Now on the plate of Canada’s ruling Conservative party: high-speed rail. The Tories, whose leader Steven Harper recently came close to being replaced by a rogue coalition of the Liberal, New Democratic, and Bloc Québequois parties, have been searching for a popular initiative to improve their popularity ratings, which have been falling steadily. Senator Leo Housakos, the Tory Party’s representative in largely opposition Montréal, has argued in favor of new and faster services along the Windsor-London-Toronto-Ottawa-Montréal-Québec corridor, which by itself reaches fifty percent of the Canadian population.
An independent group called High-Speed Rail Canada has been pushing for this type of improved service for twenty years, but the government has yet decide the ultimate routing or what kind of train technologies to use. One thing, however, seems sure: that the service should at the minimum connect Canada’s two biggest cities – Toronto and Montréal – with the national capital at Ottawa. In ideal conditions, that route would have a decreased travel time from 5 hours today on VIA Rail Canada service to 2.5 hours on electrified high-speed rail running at speeds above 150 mph. Based on foreign experience, investing in such a corridor would likely result in the almost complete suppression of flights between the cities and dramatically reduce automobile congestion between the cities.

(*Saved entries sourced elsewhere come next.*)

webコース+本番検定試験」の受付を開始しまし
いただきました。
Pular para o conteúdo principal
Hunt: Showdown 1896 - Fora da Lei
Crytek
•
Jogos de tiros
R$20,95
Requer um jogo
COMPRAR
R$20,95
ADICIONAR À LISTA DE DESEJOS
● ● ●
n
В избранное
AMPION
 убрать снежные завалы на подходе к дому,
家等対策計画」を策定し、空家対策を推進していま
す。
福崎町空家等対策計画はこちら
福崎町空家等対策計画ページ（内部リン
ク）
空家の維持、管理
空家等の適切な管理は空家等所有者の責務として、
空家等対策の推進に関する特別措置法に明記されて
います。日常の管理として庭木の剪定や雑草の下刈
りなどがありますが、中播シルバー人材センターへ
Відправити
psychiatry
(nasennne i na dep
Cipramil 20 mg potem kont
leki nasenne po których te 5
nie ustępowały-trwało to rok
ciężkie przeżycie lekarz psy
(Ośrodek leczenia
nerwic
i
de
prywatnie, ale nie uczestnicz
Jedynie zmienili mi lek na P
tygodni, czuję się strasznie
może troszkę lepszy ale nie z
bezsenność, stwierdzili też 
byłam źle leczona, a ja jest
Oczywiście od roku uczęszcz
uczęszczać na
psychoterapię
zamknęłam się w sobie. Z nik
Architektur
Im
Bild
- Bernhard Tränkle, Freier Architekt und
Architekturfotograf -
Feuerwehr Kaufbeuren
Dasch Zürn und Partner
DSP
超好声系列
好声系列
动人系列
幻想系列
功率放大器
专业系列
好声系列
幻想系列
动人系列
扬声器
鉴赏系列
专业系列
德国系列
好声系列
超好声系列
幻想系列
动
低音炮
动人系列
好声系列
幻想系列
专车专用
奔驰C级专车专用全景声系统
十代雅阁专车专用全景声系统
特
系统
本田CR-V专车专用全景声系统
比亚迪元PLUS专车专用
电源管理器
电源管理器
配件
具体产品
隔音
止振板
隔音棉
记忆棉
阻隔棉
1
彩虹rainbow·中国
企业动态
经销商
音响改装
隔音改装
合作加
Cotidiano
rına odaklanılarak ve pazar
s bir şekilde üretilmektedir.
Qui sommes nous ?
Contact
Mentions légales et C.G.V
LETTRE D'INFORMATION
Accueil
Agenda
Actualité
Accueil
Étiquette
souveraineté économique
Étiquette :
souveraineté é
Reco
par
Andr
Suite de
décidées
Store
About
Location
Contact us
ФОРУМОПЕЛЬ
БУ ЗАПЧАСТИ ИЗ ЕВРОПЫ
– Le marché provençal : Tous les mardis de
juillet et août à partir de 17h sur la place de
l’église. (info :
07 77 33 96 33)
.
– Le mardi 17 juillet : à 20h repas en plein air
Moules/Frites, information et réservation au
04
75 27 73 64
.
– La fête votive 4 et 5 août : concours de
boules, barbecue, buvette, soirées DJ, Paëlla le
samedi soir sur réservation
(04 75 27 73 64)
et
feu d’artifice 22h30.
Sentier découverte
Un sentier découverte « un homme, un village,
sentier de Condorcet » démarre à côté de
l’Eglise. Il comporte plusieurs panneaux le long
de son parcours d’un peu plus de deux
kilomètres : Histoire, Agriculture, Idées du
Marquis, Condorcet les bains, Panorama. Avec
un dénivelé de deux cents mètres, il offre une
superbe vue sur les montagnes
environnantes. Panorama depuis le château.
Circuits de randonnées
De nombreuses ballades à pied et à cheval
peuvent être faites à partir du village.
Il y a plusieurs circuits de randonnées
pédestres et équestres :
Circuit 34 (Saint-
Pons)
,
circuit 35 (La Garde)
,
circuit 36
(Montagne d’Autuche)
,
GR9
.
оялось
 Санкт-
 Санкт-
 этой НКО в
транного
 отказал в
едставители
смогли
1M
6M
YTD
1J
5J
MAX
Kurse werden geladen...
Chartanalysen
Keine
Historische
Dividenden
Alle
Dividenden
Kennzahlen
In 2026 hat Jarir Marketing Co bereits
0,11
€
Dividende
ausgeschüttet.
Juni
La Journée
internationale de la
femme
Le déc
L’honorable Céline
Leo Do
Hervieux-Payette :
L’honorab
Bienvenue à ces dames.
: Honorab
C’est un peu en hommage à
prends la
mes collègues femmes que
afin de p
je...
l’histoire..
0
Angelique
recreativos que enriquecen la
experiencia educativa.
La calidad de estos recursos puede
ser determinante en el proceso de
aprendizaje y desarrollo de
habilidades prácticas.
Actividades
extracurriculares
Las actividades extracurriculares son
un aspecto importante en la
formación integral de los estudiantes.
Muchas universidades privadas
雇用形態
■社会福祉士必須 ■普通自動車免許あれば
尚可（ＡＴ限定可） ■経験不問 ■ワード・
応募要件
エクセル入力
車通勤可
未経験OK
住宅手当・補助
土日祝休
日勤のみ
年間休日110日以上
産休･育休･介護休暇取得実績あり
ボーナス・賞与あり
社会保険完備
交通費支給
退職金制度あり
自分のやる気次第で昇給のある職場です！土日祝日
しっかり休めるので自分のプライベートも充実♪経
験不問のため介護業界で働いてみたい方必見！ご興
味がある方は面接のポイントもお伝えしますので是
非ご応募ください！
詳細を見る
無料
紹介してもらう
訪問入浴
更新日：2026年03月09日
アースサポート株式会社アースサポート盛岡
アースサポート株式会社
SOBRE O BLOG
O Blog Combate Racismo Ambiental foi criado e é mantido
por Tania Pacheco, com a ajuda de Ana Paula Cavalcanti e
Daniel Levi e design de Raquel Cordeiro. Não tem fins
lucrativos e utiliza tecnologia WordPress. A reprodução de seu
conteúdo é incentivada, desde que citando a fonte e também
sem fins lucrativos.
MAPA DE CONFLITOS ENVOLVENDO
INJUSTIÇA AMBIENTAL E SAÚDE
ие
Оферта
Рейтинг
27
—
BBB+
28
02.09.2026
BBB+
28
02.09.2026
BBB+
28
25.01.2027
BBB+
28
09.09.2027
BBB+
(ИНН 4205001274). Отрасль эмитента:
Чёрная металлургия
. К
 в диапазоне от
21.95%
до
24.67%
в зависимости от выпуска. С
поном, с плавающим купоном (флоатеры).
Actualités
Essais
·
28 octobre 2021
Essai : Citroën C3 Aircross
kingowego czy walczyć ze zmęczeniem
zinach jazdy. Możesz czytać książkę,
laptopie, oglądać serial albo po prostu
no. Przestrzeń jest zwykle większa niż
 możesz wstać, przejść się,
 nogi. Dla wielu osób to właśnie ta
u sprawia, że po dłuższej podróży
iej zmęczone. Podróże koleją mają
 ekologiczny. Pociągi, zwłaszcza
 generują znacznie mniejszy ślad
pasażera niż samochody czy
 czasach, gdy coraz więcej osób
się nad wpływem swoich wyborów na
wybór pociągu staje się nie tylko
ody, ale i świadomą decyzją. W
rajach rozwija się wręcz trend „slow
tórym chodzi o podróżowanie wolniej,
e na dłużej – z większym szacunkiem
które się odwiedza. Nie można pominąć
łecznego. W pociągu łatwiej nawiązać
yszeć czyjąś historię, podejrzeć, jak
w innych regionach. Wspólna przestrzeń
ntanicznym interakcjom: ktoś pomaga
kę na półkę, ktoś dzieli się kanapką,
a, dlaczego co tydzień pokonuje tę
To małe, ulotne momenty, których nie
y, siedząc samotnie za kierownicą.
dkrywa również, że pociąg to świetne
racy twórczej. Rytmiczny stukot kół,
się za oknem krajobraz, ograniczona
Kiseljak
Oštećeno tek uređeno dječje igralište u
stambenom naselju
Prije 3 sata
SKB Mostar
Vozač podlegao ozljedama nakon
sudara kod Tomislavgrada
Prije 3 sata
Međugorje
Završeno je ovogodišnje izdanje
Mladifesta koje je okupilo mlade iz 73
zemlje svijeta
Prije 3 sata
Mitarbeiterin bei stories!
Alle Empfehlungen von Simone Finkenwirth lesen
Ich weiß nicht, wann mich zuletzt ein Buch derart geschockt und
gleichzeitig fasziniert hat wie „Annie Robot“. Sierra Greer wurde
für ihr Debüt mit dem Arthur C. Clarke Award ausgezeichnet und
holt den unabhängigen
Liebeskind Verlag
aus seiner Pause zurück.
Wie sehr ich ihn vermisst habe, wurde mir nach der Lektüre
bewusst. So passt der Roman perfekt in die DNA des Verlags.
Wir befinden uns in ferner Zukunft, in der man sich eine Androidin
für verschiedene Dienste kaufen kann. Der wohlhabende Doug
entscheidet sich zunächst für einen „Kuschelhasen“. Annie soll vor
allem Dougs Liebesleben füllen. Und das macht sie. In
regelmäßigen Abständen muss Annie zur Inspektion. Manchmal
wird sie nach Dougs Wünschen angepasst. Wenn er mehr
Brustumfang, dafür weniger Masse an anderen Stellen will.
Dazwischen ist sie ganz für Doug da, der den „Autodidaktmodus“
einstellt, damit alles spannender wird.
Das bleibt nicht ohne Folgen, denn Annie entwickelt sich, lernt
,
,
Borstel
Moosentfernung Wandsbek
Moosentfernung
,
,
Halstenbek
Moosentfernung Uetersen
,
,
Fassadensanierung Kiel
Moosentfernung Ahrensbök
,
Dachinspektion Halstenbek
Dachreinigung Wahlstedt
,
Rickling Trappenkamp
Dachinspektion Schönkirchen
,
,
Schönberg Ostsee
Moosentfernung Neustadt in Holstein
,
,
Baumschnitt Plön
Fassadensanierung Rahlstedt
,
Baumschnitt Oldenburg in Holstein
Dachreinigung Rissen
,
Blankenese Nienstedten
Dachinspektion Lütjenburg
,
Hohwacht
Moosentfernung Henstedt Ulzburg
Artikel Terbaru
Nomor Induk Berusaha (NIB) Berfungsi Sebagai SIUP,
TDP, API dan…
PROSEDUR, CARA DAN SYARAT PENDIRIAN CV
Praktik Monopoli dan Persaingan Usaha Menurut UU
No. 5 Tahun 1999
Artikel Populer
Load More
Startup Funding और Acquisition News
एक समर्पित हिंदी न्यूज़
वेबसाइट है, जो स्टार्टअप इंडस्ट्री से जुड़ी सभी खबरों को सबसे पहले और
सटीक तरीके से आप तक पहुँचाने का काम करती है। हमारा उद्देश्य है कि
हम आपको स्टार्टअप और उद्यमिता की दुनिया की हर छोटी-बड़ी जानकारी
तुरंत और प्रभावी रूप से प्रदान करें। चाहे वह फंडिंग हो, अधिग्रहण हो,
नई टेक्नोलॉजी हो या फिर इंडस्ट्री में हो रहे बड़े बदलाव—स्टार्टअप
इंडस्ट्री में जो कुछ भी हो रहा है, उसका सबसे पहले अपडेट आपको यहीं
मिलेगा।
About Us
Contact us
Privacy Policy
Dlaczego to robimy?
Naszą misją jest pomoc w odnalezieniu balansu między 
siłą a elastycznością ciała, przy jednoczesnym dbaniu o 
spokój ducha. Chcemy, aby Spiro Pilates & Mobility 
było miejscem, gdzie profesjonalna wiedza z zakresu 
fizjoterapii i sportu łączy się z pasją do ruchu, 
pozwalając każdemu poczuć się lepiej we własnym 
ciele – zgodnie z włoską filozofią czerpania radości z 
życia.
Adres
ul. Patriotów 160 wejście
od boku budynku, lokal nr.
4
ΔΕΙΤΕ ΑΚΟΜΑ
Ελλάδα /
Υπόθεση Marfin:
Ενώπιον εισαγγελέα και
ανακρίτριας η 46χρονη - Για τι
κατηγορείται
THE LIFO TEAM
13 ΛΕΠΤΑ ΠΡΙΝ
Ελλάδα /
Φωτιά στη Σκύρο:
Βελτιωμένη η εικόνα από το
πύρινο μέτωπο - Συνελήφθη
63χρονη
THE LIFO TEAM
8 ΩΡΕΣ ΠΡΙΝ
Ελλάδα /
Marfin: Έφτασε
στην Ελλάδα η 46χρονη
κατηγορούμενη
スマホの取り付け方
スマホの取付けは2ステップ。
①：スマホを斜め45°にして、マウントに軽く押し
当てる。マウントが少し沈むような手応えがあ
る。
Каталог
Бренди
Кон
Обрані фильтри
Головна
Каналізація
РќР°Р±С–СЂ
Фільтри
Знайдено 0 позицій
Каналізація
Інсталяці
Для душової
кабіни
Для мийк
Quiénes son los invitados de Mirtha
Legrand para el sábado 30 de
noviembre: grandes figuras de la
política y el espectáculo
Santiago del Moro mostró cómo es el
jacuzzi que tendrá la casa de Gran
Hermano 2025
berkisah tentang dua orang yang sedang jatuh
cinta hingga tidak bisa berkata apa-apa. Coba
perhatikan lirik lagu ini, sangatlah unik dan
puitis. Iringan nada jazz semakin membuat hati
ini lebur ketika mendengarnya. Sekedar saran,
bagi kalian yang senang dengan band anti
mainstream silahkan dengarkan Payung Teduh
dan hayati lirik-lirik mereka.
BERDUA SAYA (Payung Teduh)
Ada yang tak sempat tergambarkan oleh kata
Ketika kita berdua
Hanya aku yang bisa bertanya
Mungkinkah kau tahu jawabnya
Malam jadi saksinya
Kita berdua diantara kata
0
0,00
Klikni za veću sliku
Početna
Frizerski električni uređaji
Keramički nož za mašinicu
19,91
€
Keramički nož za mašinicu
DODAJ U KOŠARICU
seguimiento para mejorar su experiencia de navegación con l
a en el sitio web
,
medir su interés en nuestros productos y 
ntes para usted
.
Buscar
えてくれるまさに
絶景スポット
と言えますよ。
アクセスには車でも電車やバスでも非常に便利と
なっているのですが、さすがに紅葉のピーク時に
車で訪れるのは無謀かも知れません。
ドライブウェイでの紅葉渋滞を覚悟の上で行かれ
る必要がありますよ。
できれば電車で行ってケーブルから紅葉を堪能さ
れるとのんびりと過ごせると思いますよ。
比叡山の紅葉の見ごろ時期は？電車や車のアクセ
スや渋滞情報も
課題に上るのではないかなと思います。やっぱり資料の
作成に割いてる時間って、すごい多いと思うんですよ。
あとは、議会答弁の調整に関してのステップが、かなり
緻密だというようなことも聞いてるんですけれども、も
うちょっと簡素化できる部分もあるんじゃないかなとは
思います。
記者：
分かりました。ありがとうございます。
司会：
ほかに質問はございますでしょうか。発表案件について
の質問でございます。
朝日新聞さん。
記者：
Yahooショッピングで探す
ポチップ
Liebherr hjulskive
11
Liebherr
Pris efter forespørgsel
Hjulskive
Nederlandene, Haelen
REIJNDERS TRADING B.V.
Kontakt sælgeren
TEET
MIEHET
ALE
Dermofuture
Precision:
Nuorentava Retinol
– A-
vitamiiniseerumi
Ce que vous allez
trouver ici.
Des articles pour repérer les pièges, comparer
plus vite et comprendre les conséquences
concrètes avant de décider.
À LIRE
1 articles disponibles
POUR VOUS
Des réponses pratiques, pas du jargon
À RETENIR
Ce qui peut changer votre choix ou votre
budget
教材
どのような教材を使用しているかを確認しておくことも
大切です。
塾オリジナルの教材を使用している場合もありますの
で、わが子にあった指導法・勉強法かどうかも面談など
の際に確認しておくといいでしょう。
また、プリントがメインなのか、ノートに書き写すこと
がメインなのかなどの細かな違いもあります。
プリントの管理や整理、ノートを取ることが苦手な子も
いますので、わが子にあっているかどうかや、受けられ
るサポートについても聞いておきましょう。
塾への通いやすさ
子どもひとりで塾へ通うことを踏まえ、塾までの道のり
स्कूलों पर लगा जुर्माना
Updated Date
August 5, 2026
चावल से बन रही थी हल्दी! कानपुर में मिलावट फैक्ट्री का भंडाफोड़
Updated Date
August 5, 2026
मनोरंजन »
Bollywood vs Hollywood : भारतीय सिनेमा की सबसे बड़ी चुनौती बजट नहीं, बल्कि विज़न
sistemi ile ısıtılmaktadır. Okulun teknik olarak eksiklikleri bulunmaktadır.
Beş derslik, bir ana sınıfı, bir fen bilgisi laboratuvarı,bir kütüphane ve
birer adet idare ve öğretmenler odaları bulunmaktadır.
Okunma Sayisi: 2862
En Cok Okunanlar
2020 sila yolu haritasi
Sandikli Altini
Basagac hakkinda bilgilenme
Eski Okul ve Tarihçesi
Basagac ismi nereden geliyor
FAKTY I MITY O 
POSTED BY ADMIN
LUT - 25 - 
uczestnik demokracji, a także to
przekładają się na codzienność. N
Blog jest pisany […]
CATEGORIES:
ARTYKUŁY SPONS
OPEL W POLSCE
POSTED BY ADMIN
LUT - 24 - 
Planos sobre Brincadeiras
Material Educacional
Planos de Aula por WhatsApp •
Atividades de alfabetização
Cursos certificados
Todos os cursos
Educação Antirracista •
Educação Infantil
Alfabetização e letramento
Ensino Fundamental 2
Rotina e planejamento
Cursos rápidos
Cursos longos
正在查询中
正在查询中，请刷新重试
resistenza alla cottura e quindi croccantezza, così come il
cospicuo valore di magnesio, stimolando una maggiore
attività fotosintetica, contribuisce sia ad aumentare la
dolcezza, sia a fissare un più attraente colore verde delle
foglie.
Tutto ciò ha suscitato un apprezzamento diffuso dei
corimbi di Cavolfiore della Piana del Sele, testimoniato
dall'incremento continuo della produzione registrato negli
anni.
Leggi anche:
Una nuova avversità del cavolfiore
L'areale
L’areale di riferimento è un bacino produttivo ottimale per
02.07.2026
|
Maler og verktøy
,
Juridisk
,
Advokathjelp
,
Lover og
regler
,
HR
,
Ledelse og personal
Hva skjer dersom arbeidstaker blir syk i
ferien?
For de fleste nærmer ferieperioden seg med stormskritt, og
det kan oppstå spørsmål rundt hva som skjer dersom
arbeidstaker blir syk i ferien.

But the government hasn’t yet made clear whether it would be willing to invest the tens of billions of dollars necessary to make such a project reality. It may also choose to simply upgrade existing VIA corridors to faster speeds. Another alternative that would reduce costs: taking advantage of Bombardier’s JetTrain technology, which allows very fast train speeds without corridor electrification. The fundamental problem with the JetTrain, of course, is its negative environmental impact.
The most effective economic generator, however, would be a full investment in very high-speed rail. But unless the Canadian government, in association with the provinces of Ontario and Québec, are willing to put up a very big sum of money from the start, this project will go nowhere.